Tarihten silinen kadın: Antik Mısır’ın güçlü firavunu Hatşepsut’un hikayesi

3 bin 500 yıl boyunca ismi tarihten silinen Antik Mısır'ın en güçlü kadın firavunu Hatşepsut, günümüzde yeniden keşfediliyor. Onun döneminde Mısır, barış ve refah dolu bir devri yaşadı.

Antik Mısır’ı yönetmek büyük ölçüde 'erkek işi' olarak görülüyordu. Ancak M.Ö. 15. yüzyılda bir kadın, gelenekleri yıkarak bu güçlü tahtı ele geçirdi.

 Onun adı Hatşepsut’tu ve 21 yıllık hükümdarlığı boyunca elde ettiği başarılar, onu Mısır’ın en büyük firavunları arasına yerleştirdi. Ancak ölümünden hemen sonra yürütülen acımasız bir sansür kampanyası, varlığının tüm izlerini ortadan kaldırdı.

TARİHTEN SİLİNEN KADIN
3 bin 500 yıl boyunca tarihin karanlıklarında kalan Hatşepsut, aslında Kleopatra’dan çok daha önemli bir figürdü.

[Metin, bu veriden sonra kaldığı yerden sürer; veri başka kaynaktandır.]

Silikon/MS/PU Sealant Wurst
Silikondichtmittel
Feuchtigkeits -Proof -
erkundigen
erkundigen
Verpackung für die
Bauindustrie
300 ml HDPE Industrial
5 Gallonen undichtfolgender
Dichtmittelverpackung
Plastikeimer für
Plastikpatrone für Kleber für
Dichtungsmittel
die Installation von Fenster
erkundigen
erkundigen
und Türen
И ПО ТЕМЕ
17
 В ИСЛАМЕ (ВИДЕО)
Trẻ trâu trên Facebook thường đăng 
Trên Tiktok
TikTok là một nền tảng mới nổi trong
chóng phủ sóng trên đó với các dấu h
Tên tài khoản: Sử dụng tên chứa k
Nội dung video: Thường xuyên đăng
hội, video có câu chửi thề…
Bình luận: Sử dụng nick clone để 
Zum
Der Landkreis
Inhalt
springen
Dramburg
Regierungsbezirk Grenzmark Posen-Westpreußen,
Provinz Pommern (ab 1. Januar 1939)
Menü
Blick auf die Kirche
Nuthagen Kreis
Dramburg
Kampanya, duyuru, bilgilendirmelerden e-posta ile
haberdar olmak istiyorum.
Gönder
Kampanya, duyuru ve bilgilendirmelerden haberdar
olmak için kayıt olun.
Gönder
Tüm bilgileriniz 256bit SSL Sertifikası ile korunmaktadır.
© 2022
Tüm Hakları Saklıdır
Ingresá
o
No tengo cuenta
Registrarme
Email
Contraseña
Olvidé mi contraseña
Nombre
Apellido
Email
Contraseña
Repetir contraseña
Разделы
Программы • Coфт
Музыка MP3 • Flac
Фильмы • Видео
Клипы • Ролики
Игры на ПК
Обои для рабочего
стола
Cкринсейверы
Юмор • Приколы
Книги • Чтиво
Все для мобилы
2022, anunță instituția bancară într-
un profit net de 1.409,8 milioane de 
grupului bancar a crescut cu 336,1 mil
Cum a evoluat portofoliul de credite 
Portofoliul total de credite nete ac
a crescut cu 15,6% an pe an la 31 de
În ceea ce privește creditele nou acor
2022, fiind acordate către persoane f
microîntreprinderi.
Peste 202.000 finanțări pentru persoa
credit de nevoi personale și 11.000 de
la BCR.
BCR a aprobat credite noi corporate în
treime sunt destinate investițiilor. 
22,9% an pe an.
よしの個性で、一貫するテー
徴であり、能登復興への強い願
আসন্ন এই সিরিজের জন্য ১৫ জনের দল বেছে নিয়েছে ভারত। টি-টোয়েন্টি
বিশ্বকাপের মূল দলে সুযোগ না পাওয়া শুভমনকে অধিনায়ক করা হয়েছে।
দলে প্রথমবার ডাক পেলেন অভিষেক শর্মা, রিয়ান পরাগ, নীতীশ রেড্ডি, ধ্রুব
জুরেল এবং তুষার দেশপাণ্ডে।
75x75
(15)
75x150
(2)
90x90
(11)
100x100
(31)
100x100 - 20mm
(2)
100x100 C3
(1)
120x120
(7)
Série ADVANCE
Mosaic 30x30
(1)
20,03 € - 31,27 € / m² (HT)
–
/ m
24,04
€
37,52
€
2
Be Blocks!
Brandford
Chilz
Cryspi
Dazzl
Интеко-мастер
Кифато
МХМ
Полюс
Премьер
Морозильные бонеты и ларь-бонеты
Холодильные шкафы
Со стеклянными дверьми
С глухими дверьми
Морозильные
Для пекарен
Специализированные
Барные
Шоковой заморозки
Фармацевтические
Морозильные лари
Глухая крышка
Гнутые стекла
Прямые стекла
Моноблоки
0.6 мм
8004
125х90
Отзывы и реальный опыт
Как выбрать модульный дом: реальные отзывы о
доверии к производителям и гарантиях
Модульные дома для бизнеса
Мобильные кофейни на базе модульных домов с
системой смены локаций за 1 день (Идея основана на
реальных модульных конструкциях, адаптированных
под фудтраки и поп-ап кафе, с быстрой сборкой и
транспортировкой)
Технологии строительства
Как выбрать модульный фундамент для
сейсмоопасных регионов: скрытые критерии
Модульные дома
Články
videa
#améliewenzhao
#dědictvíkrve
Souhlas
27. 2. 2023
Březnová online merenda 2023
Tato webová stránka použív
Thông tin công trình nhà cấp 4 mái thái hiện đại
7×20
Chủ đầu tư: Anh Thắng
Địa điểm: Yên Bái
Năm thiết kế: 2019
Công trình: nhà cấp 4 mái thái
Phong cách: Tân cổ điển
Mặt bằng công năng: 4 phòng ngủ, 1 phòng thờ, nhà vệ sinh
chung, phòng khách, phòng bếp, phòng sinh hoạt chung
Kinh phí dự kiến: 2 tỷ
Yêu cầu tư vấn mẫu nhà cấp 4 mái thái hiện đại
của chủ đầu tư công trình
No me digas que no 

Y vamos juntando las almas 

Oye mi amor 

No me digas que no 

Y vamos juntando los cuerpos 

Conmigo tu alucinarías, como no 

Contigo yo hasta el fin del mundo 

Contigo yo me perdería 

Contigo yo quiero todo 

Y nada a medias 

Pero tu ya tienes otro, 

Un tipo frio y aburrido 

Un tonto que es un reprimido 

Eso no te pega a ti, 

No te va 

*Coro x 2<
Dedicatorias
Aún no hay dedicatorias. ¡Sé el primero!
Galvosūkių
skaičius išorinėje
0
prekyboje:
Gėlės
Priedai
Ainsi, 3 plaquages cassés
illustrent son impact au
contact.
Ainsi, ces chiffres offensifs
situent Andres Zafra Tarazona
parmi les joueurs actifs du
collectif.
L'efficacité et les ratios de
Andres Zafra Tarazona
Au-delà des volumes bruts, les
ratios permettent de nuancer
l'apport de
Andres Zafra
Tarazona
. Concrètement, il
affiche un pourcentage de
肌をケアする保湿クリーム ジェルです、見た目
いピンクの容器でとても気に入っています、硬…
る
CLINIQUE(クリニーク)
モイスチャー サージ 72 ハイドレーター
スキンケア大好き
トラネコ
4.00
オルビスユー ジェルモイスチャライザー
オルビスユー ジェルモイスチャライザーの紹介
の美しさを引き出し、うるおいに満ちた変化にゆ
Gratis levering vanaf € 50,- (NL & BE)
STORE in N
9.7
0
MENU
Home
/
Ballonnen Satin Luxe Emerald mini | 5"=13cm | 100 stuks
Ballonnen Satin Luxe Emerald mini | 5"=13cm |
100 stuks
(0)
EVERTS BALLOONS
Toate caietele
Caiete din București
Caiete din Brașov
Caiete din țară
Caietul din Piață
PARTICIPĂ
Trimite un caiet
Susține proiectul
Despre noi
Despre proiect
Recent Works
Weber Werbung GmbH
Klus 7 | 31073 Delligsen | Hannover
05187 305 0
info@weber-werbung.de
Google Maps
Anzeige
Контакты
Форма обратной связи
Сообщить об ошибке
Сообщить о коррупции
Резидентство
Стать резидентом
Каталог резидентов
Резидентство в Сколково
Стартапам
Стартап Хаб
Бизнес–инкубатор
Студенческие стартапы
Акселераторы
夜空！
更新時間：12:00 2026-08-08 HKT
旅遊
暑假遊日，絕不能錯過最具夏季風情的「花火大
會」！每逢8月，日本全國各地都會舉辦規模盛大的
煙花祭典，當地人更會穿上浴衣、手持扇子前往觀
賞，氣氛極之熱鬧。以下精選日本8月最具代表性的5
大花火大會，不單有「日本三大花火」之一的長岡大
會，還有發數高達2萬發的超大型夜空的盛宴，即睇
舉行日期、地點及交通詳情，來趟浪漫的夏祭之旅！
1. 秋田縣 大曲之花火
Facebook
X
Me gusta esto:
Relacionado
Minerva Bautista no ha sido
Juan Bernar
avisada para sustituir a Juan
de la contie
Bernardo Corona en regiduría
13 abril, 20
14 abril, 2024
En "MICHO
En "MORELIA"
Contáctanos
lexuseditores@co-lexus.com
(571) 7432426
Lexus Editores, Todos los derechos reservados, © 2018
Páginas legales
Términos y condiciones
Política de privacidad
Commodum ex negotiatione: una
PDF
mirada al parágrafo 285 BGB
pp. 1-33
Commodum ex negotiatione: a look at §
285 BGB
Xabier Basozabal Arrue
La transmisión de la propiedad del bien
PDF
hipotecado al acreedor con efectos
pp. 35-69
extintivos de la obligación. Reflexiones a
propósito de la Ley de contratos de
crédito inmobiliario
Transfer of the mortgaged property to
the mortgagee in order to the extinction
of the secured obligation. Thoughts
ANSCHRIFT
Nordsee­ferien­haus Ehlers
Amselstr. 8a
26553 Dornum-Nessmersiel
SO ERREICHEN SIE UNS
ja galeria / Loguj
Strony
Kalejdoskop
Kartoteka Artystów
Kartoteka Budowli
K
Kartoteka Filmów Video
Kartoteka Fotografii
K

Hükümdarlığı sırasında Mısır’a barış ve refah getiren kadın firavun, Krallar Vadisi yakınındaki Deir el-Bahrigibi görkemli anıtların inşasına öncülük etti.

Ancak yönetme hakkı, zayıf temellere dayanıyordu. Hatşepsut, Thutmose I ve eşi Ahmose’un kızı olarak doğmuş, üvey kardeşi Thutmose II ile evlenerek kraliçe olmuştu. 1479 yılında kardeşinin ölümüyle, henüz tahta çıkacak yaşta olmayan üvey oğlu Thutmose III için naip olarak atandı.

Genç kralın büyümesiyle iktidarı bırakması beklenirken, Hatşepsut bambaşka bir karar aldı ve kendini firavun ilan etti. Ölümüne dek tahtta kalmayı başaran Hatşepsut, krallık iddiasını güçlendirmek için kendini erkek kıyafetleri ve sakallı olarak tasvir ettirdi.

KADIN FİRAVUNUN BAŞARILARI
Hatşepsut’un krallığını sağlamlaştıran en büyük unsur ise liderlik yetenekleriydi. En büyük başarılarından biri, Kızıldeniz yakınlarındaki Punt diyarına düzenlediği başarılı seferdi. Bu seferden, altın, fildişi ve çeşitli egzotik hayvanlar gibi sayısız zenginliklerle döndü.


Ancak Hatşepsut’un ölümünden sonra, Thutmose III iktidara geçtiğinde, onun anısına yapılan tüm anıtları yok ederek adını tarihten silmeye çalıştı. Kendi askeri başarılarıyla ünlü olmasına rağmen, Thutmose III, üvey annesinin başarılarını kendi efsanesine katmak istemişti.

TARİHİN YENİDEN KEŞFİ
Hatşepsut’un adı, 1822’de Deir el-Bahri’deki hiyeroglifler çözüldüğünde yeniden keşfedildi. Bu keşif, Thutmose III’ün yarattığı tahribatı onarma sürecinin başlangıcı oldu ve antik Mısır’ın en güçlü kadınının hikayesi parçalar halinde bir araya getirildi.

Ünlü Mısırbilimci Howard Carter, 1903 yılında Krallar Vadisi’nde kadın firavunun boş lahitini buldu. Ancak mumyalanmış bedeni, yakınlardaki küçük bir mezarın zemininde yüzyıl sonra keşfedilebildi.

O zamandan beri arkeologlar, Hatşepsut’un adını taşıyan ancak tahrip edilmiş birçok anıtın kalıntılarını buldu. Genellikle bu isimler, bir erkek firavunun adıyla kazınmış veya üzeri örtülmüş haldeydi.

Sonuç olarak, Thutmose III, üvey annesinin olağanüstü yükselişini ortadan kaldırmak yerine, onun mirasını daha da güçlendirmiş oldu. Bugün, Hatşepsut’un cesurca iktidara yükselişi, antik Mısır tarihinin en dikkat çekici bölümlerinden biri olarak kabul ediliyor.